Furthermore, in the claims, the word “comprising” does not exclude other elements or steps, and the indefinite article “a” or “an” does not exclude a plurality. Any biased reference in the text is made merely for the sake of brevity and convenience.

Claims

1. A method for an image processing system (100), the method comprising the steps of:

acquiring (51) a first image (I1) of a first person;

locating (S2) a first segment (202, 204) in the first image (I1) comprising at least an eye of the first person;

acquiring (S3) a second image (I2) of a second person;

locating (S4) a second segment (206, 208) in the second image (I2) comprising at least an eye of the second person, the second segment corresponding in relative position and size to the first segment (202, 204);

comparing (S5) the second segment (206, 208) with the first segment (202, 204), and

replacing (S6) the second segment (206, 208) in the second image (I2) with the first segment (202, 204) if the comparison gives a difference that is smaller than a pre-defined threshold.
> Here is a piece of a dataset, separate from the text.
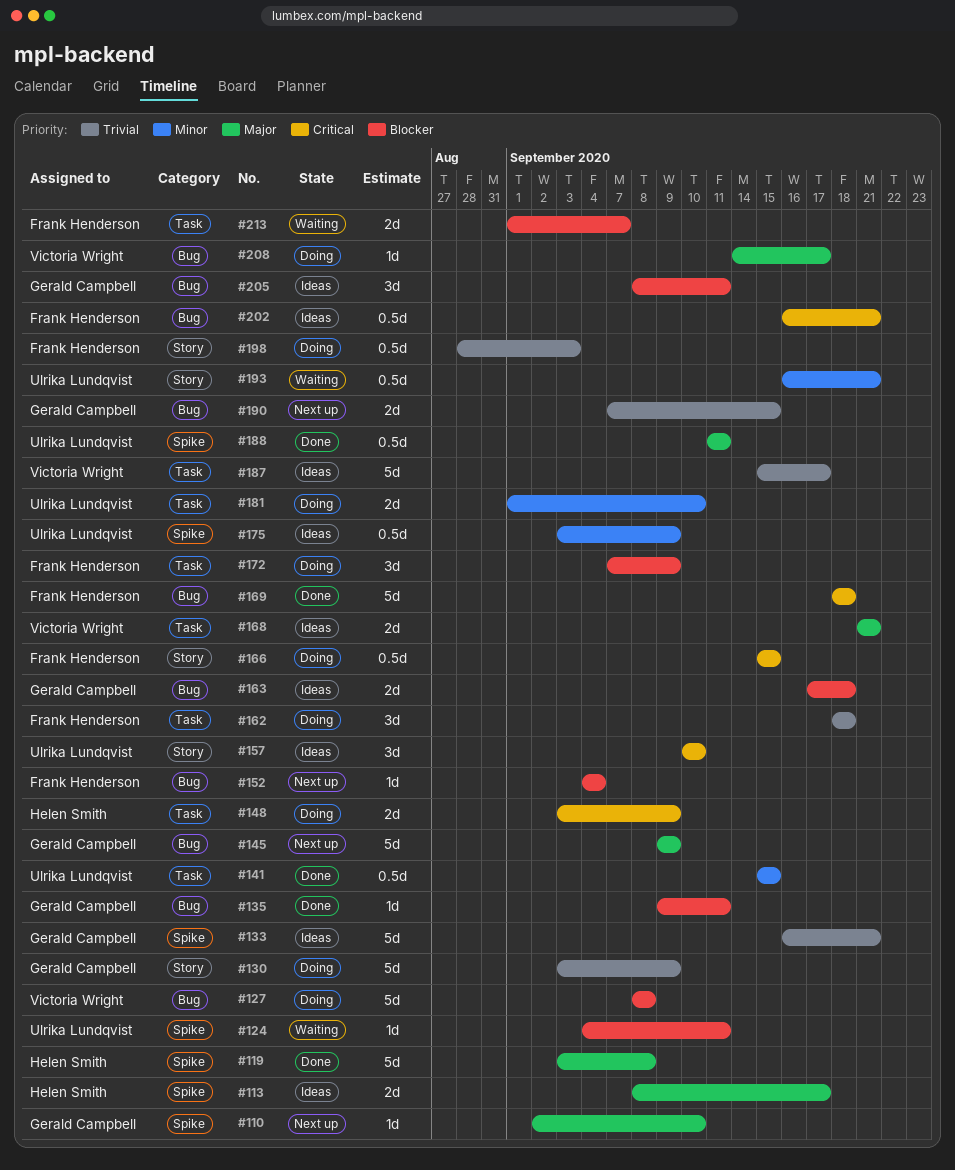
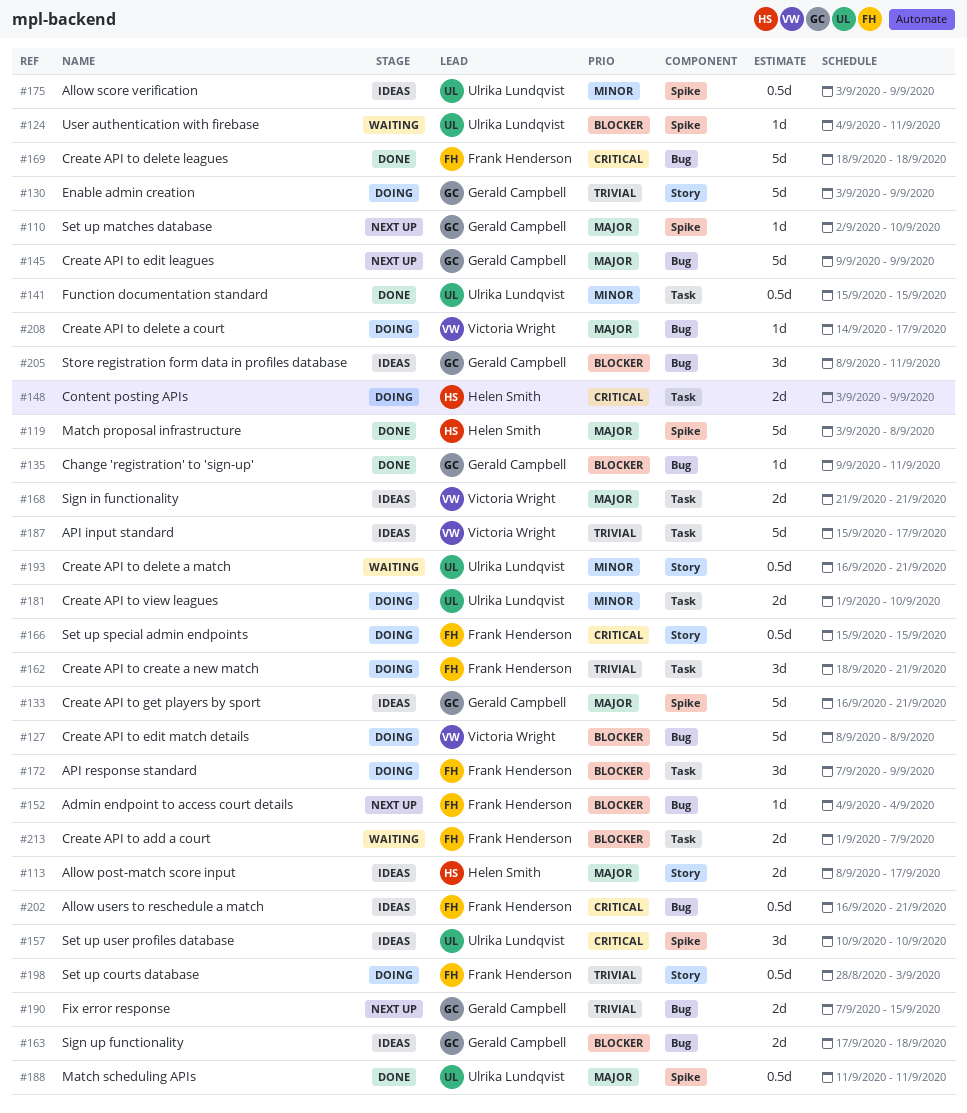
#113, label: Spike -> Story
#133, priority: Trivial -> Major
#157, label: Story -> Spike
#162, due: Sep 18 -> Sep 21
2. Method according to claim 1, wherein the first and the second person are the same person.

3. Method according to claim 1, wherein the first (202, 204) and the second segment (206, 208) further comprise the corresponding eye brow.

4. Method according to claim 1, wherein the directivanon of gaze of the eye comprised in the first segment (202, 204) is essentially perpendicular to the image plane of the first image (I1).

5. Method according to claim 1, further comprising the steps of:

acquiring a plurality of images of the first person;

determining the direction of gaze of the eye of the first person for each of the plurality of images; and

selecting one of the plurality of images wherein the direction of gaze of the eye of the first person is essentially perpendicular to the image plane.

6. Method according to claim 1, wherein the step of replacing the second segment (206, 208) in the second image (I2) with the first segment (202, 204) comprises blending the second segment (206, 208) with the first segment (202, 204).

7. Image processing system (100) comprising a control unit (102) and a camera (104) arranged in communicative connection, wherein the control unit (102) is adapted to:

acquiring a first image (I1) of a person using the camera (102);

locating a first segment (202, 204) in the first image (I1) comprising at least an eye of the person;

acquiring a second image (I2) of the person;

locating a second segment (206, 208) in the second image (I2) comprising at least an eye of the second person, the second segment (206, 208) corresponding in relative position and size to the first segment (202, 204);

comparing the second segment (206, 208) with the first segment (202, 204), and replacing the second segment (206, 208) in the second image (I2) with the first segment (202, 204) if the comparison gives a difference that is smaller than a pre-defined threshold.

8. Image processing system (100) according to claim 7, wherein the camera (104) is a web camera.

9. Image processing system (100) according to claim 7, wherein the control unit (102) is integrated with the camera (104).

10. Computer program product comprising a computer readable medium having stored thereon computer program means for causing a computer to provide an image processing method, wherein the computer program product comprises:

code for acquiring a first image of a person;

code for locating a first segment in the first image comprising at least an eye of the person;

code for acquiring a second image of the person;

code for locating a second segment in the second image comprising at least an eye of the second person, the second segment corresponding in relative position and size to the first segment;

code for comparing the second segment with the first segment, and

code for replacing the second segment in the second image with the first segment if the comparison gives a difference that is smaller than a pre-defined threshold.

11. Computer program product according to claim 10, wherein the first and the second images are acquired using a camera connected to the computer.